The plot essentially boils down to being a neutered Chinese version of Starship Troopers but with crazy acrobatics and lots and lots of siege weapons. I know what you're thinking: that sounds like a damn good time! And it most certainly can be, but every time I started to enjoy parts of this film, there was always something working against it that would pull me out of the experience.
One thing that definitely wasn't working in the film's favor was the constant identity crisis it was struggling with. This film is a very odd amalgamation of Chinese and American sensibilities, so much so that it doesn't really have a definable identity. I would say at least 30-40% of the dialogue is in Chinese and the rest of it is in very unnaturally-spoken English.
I know there's a chance that it's not his fault, but I'm really not sure what kind of accent Matt Damon is going for here. I was going to attempt to describe it but I really can't, all I can say is that whatever it is, it's not right. Damon plays William Garin, an insanely skilled warrior who has fought in many battles. Even though The Great Wall was directed by Zhang Yimou, I couldn't shake the white savior vibe I kept getting from his character. It bugged me that the people on the wall had been training for this specific event all of their lives and William comes in and basically takes over the whole operation because he happens to be highly proficient at killing the Tao Tei. Oddly enough, despite everything working against him, I still couldn't help but like William, but maybe that's just because of all the good will Matt Damon has accumulated over the years.
Pedro Pascal plays Pero Tovar, who is William's partner. Tovar is a more conflicted character that isn't as willing to help the Chinese in the fight and just wants to get out of dodge with the black powder they were seeking in the first place. Pascal has the least awkward performance out of the Westerners, but his character still isn't all that compelling. Helping him is Sir Ballard, who is played by Willem Dafoe in an almost completely throw-away role. He plays a character who has spent years of his life in the wall against his will and sees Tovar and William as a way out. Jing Tian plays Commander Lin Mae of the Crane Troop, and she's pretty awesome. While some of her line delivery could use some work, I forgive it mainly because she had to interact in English with Matt Damon's character. I honestly think this film would have been so much better if she were the main character. Finally we have Andy Lau, who is underutilized here as Wang, a strategist and war counselor.

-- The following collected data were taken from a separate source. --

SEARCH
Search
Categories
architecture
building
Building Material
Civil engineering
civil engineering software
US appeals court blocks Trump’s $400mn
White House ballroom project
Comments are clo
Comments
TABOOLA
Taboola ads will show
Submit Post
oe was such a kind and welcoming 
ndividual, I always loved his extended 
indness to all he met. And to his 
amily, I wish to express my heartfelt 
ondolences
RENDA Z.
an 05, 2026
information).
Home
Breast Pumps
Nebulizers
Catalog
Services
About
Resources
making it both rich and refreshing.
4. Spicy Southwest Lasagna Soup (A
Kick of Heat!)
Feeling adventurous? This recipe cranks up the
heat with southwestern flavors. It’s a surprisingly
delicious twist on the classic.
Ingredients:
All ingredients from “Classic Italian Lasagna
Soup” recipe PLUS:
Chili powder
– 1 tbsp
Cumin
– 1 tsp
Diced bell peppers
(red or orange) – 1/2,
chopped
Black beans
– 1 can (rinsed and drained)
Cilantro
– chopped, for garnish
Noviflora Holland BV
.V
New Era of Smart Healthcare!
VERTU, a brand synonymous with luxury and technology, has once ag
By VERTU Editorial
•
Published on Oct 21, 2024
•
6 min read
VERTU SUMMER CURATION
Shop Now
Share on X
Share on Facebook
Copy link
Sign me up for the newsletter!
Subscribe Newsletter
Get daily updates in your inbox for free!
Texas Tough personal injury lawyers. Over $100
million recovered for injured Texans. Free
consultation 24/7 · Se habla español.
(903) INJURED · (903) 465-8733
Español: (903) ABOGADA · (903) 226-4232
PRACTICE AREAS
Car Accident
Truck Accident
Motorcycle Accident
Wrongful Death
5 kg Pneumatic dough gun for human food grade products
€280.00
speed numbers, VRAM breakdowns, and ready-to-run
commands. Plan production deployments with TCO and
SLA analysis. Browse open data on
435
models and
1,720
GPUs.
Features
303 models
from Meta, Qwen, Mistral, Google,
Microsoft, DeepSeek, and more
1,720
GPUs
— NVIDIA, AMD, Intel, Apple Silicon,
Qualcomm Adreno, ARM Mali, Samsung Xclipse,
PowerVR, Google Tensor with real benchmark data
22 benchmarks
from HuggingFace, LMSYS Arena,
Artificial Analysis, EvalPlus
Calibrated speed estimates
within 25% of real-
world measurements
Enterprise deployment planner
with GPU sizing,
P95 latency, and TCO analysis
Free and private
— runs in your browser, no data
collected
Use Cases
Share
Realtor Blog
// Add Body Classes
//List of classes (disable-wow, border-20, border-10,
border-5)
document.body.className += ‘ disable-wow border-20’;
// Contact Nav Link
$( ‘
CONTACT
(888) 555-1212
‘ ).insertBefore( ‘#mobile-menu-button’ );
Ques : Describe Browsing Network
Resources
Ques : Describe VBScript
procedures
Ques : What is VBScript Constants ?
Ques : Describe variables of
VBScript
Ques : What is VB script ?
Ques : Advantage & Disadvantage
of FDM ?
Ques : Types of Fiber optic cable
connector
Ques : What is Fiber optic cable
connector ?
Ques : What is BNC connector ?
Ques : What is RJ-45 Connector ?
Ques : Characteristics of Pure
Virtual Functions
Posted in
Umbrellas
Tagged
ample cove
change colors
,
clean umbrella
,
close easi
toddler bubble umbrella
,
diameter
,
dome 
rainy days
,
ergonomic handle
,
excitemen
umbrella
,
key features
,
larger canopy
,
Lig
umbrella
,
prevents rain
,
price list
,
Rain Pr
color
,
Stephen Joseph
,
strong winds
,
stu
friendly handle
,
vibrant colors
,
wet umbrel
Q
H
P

The action is undeniably one of the main draws of The Great Wall. Zhang Yimou is known for creating elegantly choreographed, and highly distinctive action. If you've seen Hero or House of Flying Daggers you will have an idea of what to expect here. The difference here is the over-reliance on computer-generated imagery. Still, even though The Great Wall is drenched in excessive amounts of CGI, the action sequences are still pleasing to the eye and you can always tell what is going on. That said, if you can't stand action that is over-the-top and ridiculous, this is most certainly not the film for you. I wasn't completely invested in the action sequences, but I can't deny that they were entertaining and unlike anything I have seen in any other film, which is most certainly due to Zhang Yimou's unique touch.
While the western influence, derivative plot and noticeable CGI drag The Great Wall down, I still had a decent time with the film and it only cost me an inconsequential hour-and-a-half to sit through. That said, unless you are a die-hard Zhang Yimou fan, I would recommend you wait until it's available to rent before checking this one out.